Monday, July 29, 2019

Changing Our Hearts Through Prayer


Yesterday, I realized that I have been looking at prayer in quite an erroneous way and that’s why when it comes to petition, I have been so skeptical these past years.  All this time I thought that when I prayed for something that I want and think that I truly need I was doing so to change God’s mind, to get Him to submit to doing what I wanted of Him.  Yet, God is perfect He doesn’t change.  In yesterday’s readings we are encouraged to pray, to ask and to hope knowing that God will provide.  It’s easy to take these scripture readings as asking God to change His will for our lives and becoming disillusioned when things do not change the way we hoped.  However, prayer is about changing our hearts, about making us closer reflections of Christ.  For the longest time, I have prayed only to be disillusioned and disappointed when those prayers didn't turn as I hoped.
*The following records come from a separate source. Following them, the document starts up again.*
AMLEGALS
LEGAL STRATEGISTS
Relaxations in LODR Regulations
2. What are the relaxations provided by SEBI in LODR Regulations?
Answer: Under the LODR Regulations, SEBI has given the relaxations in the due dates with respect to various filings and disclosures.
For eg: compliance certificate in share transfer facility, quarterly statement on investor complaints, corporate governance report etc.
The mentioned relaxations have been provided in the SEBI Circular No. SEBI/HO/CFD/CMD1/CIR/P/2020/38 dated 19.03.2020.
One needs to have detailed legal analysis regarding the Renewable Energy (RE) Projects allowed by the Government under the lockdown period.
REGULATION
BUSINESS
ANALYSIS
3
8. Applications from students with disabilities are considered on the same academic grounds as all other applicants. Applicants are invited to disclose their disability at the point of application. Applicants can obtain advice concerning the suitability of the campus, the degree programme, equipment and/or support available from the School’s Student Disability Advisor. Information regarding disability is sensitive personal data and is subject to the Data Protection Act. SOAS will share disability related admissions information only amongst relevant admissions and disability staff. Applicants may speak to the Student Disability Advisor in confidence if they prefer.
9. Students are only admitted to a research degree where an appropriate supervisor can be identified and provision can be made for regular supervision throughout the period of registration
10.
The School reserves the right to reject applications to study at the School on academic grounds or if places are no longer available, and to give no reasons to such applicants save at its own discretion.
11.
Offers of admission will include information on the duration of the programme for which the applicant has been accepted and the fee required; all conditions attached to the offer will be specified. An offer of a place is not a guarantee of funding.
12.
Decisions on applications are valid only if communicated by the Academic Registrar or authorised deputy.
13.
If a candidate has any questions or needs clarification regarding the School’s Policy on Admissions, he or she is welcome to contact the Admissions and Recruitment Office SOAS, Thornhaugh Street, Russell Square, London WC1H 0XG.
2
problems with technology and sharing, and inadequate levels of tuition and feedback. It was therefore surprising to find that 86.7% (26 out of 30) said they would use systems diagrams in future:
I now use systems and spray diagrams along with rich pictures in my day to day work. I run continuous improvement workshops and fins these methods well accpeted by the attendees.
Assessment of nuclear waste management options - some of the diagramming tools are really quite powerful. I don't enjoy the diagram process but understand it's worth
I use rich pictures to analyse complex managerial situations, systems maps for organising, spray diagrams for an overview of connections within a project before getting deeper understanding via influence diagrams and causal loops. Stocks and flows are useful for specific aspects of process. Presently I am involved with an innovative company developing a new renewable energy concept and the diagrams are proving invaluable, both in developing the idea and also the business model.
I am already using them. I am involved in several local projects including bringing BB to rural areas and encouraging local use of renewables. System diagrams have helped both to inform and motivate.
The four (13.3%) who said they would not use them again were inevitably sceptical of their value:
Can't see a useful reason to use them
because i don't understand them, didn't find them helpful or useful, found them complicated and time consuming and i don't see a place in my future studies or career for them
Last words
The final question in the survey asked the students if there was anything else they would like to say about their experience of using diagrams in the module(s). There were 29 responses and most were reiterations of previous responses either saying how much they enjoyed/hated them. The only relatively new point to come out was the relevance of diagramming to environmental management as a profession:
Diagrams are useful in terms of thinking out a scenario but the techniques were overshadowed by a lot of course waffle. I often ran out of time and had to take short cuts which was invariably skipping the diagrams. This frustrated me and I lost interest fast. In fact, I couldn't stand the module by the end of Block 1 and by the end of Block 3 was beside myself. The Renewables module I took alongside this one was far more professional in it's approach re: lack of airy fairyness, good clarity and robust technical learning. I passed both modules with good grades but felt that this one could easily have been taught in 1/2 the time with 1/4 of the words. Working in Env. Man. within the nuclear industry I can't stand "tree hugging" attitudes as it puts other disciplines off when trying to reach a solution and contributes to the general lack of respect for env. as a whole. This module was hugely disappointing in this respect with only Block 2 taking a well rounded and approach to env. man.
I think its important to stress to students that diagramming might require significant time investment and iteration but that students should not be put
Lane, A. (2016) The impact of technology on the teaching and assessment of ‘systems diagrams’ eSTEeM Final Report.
Now I know that when I pray and ask God for something, even if the answer is no the prayer process works to change my heart to mold me into a better reflection of Christ. 
Father shared how he went to a healing mass and though he witnessed several miraculous healings, he returned home still sick, “sometimes people say that if your faith is strong enough you will receive what you desire in prayer, but that’s not the case.  God is mysterious and though he heals some – at other times He permits suffering because it glorifies Him.”  Thus, when I ask in prayer, I shouldn’t feel like the the strength of my faith will produce the outcome that I want nor that I can change God through my constant petitions.  I need to look at prayer as putting my needs before the Lord and trusting that He will provide whether He says “yes,” “no” or “not yet” - because prayer doesn't change God, it doesn't change things or circumstances it changes us and that change changes our world.  Real prayer is about changing ourselves first and foremost and this personal change affects our world positively. 

I constantly whisper, “God, help my unbelief,” because I thought that receiving the results that I wanted was a matter of how strong my faith is.  This way of thinking many times led me to feel like a failure because if I didn’t get the yes, I wanted in prayer I thought it was because my faith was not strong enough.  When my brother died, a Christian woman came up to me and said, “If you would have prayed harder, he wouldn’t have died.”  That was my first introduction to prayer- results in prayer depended on the strength of my faith.  Yet, the object of prayer is to bring us closer to God to remind us that we need Him more than He does us and sometimes though things we want go unchanging – prayer will change our hearts and we will see that whatever is being permitted in our lives serves a greater purpose.  A purpose that will bring us closer to heaven, one that doesn't convince God to give us what we want, but to align us with His will (WOW).